• _WORK ITEM A_:
In the text on modular exponentiation, retype the stretch from "Today, we'll be" through "like that, right?".
• _WORK ITEM B_:
Translate this sentence from the text on modular exponentiation into Spanish: "Modular arithmetic is basically the arithmetic of a clock."
• _WORK ITEM C_:
Write what comes next in the text on modular exponentiation, starting after its final sentence.

• _EXERCISE PASSAGE_:
»»

Computing Large Modular Exponents

Today, we'll be talking about something from number theory that comes up a lot in cryptography – modular exponentiation.

If you've ever taken a look at any resource related to the field of cryptography, you must have come across expressions like \(3^{97}\) mod \(353\) or \(327^{400}\) mod \(919\) or something like that, right?

Well, if you've ever wondered how such calculations are actually done like I did–after all, even calculators excuse themselves with a Math Error! when faced with such numbers–you're about to get your answer.

Now, this is not a post about modular arithmetic in general, so I'll be focusing mainly on modular exponentiation, but let me just start with a very brief introduction of the basics. If you are already aware of what modular arithmetic is, you may skip to the next section (sections are separated by dashes). If you're not, read the paragraphs below, and if you still don't understand it, Google around and come back to read the next section once you've got the basics in hand.

Modular arithmetic is basically the arithmetic of a clock. What's 4 hours after 10? 2 o'clock! But \(10 + 4 = 14\), isn't it? So what happens? What happens is that the numbers circle back after 12. For the purpose of this discussion, let's take 12 o'clock to be 0 o'clock, the way it's shown on some digital clocks, because it will simplify things. So, the rule is that after 11, you go back to 0 and then 1 and 2 and 3 and so on. Similarly, what's 6 hours before 3 o'clock? 9 o'clock. This means that the wraparound works backwards as well. Before 0, there comes 11, and then 10 and so on. This is fundamentally what modular arithmetic is, though here it is just modulo 12. In general, we can carry out computations modulo other numbers as well.

««

(Records taken from a dataset)
»»

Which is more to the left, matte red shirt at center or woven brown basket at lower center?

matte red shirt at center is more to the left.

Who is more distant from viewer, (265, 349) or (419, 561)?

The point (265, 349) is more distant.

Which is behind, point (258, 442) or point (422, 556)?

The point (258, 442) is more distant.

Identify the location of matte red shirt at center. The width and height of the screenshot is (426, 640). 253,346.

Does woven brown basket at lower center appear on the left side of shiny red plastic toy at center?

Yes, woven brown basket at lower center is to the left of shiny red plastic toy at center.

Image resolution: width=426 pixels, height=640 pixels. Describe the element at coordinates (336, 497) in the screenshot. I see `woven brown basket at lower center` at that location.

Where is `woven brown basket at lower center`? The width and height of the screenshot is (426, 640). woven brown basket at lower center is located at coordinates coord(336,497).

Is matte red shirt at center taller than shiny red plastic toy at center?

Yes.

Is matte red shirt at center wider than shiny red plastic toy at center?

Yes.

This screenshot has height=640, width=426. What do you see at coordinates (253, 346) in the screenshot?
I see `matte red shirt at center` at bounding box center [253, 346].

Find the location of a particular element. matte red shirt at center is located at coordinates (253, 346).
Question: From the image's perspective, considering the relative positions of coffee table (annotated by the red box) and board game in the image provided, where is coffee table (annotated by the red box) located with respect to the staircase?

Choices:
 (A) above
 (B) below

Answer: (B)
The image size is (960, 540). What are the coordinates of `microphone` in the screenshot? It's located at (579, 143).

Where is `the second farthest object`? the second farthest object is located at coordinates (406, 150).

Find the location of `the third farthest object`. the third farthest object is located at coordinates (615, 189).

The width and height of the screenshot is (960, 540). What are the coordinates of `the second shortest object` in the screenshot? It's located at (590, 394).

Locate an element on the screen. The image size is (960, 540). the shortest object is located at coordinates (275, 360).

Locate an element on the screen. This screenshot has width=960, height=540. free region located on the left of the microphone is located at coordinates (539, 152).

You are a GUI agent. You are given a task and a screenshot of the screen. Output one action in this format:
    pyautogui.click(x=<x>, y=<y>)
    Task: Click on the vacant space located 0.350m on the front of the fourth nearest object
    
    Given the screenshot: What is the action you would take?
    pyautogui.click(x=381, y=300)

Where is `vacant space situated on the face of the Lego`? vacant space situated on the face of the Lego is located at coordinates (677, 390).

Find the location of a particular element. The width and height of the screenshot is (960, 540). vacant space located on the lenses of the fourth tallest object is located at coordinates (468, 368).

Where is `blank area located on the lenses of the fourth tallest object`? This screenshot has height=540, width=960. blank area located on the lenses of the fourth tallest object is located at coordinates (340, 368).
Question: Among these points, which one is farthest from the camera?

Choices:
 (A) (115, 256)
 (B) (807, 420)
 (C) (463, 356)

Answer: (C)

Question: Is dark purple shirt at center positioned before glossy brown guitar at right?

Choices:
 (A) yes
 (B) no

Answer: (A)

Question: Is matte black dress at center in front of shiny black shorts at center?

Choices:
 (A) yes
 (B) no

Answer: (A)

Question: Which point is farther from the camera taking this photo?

««

• _RESPONSE AREA A_:
Today, we'll be talking about something from number theory that comes up a lot in cryptography – modular exponentiation.

If you've ever taken a look at any resource related to the field of cryptography, you must have come across expressions like \(3^{97}\) mod \(353\) or \(327^{400}\) mod \(919\) or something like that, right?

• _RESPONSE AREA B_:
La aritmética modular es básicamente la aritmética de un reloj.

• _RESPONSE AREA C_:
As far as instants of time are concerned, however, we can't really talk about multiplication like we did addition (\((10 + 4)\) mod \(12 = 2)\) and subtraction (\((3 - 6)\) mod \(12 = 9)\) above. But when talking about modular arithmetic in general, multiplication is also a possibility, and is dealt with similarly. For example, if we compute \((4 * 5)\) mod \(7\), we get 6, because \(4 * 5 = 20\), but our numbers loop back after 6, so 7 goes back to 0, 8 is 1, and so on, 14 is again 0, and so 20 is 6. This enumeration is only for explaining the concept, by the way, in reality we just carry out the computation (addition, subtraction or multiplication–division is a bit more complicated), then divide the answer (20 in this example) by the modulus (7 here), and the remainder is our desired answer (6 in this case).

The above relationship can be understood by looking at integer division. We divide a number \(n\) by a divisor \(d\), and get a quotient \(q\) and a remainder \(r\), with the relationship between these quantities being \(n = qd + r\). In this relation, if we put the modulus \(m\) in place of \(d\), i.e. \(n = qm + r\), then \(r\) is our answer. There are many other things to be said about modular arithmetic, but let's leave it at that and move towards the main topic of our post. But one last thing before we move on: to calculate \(n\) mod \(m\) on a calculator, shift to Base-N mode (the decimal option), and enter: \(n-n/m*m\). (The way this works is that \(n/m\) gets evaluated first, but the decimal points get truncated due to the Base-N mode, so it effectively serves as the quotient, making the expression equivalent to \(n - qm\), which is equal to \(r\).) There are other methods, but this is both simple, and generally applicable.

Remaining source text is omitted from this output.